Holiday-season shoppers look for bargains in the video game section of… (John Raoux / Associated…)
WASHINGTON -- Consumer confidence plunged this month amid fears that politicians would be unable to resolve the fiscal cliff, triggering another recession next year, according to survey data released Friday.
The closely watched consumer sentiment index from Thomson Reuters and the University of Michigan tumbled in December to 72.9, the lowest level in five months, from 82.7 in November.
The latest figure is even lower than a preliminary December reading of 74.5 reported two weeks ago.
“Confidence is lost much more easily than it can be regained, and the pessimism created by not reaching a resolution before year-end will be difficult to reverse even if a settlement is reached soon after the start of 2013," said Richard Curtin, the survey's chief economist.
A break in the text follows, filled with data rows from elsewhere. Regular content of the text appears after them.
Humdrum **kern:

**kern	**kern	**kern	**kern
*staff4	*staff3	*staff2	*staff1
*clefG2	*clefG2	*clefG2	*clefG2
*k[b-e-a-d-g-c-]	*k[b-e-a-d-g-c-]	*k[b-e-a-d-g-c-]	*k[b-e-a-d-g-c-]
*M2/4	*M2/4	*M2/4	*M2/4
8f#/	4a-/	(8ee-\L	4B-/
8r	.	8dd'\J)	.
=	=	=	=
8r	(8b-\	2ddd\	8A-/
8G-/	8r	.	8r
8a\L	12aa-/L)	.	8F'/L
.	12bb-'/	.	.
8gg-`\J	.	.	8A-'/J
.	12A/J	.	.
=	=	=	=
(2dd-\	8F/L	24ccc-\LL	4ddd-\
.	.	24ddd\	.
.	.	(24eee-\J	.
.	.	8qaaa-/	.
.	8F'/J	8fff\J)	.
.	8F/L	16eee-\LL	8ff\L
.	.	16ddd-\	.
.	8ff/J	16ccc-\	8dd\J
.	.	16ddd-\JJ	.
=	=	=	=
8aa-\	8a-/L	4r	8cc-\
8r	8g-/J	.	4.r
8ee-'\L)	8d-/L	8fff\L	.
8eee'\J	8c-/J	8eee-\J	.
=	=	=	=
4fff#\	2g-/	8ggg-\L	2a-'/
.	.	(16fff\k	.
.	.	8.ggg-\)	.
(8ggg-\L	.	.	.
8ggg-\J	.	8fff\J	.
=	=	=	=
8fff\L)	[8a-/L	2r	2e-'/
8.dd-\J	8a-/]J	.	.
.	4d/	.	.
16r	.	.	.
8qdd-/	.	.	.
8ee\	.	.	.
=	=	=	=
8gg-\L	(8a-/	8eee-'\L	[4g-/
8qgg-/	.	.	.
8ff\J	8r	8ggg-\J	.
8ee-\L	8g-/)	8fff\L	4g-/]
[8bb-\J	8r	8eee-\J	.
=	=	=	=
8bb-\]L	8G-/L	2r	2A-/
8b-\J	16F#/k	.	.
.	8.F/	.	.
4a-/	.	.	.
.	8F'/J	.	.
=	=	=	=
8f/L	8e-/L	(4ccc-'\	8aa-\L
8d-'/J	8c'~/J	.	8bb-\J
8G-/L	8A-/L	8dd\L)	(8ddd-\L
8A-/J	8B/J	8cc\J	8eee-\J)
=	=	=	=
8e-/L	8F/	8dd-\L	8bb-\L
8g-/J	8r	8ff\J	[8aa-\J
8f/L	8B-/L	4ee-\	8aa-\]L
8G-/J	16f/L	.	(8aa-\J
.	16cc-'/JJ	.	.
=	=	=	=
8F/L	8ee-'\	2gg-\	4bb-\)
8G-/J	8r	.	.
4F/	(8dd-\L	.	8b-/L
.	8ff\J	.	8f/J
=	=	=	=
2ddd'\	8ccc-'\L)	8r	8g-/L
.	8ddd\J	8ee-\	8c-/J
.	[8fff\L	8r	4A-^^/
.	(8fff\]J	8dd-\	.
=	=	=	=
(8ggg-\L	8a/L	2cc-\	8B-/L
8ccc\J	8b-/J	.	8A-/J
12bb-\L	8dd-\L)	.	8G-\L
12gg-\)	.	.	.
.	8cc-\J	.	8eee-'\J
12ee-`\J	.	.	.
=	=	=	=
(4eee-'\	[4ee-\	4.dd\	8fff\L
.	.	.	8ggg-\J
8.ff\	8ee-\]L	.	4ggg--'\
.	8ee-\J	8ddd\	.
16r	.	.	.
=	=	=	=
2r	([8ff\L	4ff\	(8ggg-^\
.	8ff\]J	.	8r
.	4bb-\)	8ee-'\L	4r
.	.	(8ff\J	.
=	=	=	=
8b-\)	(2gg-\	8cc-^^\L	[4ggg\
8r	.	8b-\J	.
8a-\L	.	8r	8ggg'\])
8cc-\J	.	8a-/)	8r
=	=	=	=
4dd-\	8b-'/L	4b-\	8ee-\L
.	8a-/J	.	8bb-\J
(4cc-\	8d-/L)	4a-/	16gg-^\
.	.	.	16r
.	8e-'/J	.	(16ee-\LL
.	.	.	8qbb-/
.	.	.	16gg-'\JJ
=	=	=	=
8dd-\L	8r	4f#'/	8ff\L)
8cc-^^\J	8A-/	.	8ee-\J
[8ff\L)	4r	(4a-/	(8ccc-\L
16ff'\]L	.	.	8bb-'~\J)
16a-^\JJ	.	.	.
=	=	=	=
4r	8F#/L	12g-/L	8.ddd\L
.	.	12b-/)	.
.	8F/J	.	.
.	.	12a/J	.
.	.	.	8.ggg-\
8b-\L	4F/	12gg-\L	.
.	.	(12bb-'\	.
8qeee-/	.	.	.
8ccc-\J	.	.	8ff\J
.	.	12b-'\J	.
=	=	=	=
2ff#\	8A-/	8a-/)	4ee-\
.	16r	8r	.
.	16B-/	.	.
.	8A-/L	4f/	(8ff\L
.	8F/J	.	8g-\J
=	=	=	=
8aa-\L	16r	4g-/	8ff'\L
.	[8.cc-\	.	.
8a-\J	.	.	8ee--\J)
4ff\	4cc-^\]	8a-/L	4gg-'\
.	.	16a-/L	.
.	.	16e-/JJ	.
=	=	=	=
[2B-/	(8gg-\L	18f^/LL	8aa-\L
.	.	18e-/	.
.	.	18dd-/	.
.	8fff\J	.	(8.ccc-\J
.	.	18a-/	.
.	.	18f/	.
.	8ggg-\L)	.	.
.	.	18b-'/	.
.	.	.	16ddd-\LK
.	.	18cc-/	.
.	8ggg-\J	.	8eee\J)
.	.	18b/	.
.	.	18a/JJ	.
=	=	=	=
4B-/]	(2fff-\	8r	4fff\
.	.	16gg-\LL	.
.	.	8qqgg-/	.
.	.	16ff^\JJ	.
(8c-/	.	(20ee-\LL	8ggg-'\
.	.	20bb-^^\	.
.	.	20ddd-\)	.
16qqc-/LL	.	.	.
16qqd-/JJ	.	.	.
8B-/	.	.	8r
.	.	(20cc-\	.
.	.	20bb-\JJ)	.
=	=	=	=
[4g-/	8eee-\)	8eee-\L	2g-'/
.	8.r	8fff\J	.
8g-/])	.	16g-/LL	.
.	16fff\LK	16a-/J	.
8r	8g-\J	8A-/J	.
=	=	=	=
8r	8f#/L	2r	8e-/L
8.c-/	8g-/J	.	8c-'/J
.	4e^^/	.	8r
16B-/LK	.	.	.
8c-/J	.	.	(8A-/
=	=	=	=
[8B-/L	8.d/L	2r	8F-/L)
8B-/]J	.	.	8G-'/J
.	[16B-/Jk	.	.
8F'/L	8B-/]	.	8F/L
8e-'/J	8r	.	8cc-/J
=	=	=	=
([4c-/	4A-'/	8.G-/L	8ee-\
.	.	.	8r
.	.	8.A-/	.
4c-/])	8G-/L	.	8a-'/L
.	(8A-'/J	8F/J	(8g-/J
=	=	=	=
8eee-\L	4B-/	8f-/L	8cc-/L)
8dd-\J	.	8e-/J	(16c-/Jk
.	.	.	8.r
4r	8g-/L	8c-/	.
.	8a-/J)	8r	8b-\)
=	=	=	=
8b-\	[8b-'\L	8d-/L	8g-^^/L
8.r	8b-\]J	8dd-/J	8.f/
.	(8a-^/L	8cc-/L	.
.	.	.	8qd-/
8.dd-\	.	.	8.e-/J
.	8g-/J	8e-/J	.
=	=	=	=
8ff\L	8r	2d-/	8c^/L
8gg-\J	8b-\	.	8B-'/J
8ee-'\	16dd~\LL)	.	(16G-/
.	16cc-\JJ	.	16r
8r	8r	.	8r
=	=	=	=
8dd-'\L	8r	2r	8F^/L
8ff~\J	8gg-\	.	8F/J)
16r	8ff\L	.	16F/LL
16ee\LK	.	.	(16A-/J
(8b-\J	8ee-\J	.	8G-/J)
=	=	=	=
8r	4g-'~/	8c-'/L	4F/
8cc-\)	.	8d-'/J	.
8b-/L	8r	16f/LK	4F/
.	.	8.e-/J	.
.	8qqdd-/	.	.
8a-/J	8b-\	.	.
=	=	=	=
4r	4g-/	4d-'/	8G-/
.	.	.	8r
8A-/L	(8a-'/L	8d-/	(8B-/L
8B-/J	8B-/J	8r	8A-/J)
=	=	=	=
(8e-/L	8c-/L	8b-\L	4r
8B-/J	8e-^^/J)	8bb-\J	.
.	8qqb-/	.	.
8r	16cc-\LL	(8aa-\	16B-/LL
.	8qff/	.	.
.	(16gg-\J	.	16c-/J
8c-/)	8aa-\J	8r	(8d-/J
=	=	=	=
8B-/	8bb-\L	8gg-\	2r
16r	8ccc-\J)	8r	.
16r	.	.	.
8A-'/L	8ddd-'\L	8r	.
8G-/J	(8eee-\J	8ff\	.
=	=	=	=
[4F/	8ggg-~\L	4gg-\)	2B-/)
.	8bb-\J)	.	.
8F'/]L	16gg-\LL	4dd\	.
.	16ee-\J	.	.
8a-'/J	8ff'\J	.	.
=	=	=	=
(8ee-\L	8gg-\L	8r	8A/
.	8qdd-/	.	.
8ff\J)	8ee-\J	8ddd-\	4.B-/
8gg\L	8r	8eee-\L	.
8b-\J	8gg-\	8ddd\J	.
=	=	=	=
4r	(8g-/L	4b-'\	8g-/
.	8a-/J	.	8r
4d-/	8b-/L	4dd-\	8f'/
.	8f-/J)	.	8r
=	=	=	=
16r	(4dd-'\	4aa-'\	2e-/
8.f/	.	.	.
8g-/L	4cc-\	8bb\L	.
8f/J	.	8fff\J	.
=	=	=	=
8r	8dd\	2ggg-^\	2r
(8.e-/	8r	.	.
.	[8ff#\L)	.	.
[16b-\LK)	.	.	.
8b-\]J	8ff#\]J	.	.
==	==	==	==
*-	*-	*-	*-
"Blaming one side or the other for failure will only increase pessimism as it reflects a dysfunctional system for setting economic policy," he said.
Consumers showed they were particularly fearful of the automatic tax increases set to come Jan. 1.
Those hikes on all Americans, as the George W. Bush-era tax cuts expire, will combine with automatic federal spending cuts to push the nation into recession, most economists say.
One out of four consumers contacted as part of the survey spontaneously mentioned hearing that higher taxes could be coming when asked to identify what economic news they had heard, the highest percentage of respondents since the survey began in 1946.
The consumer confidence level still is well above the index's level reached in August 2011, during the debate over raising the debt ceiling, when the gauge sank to 54.9, the lowest reading since 1980.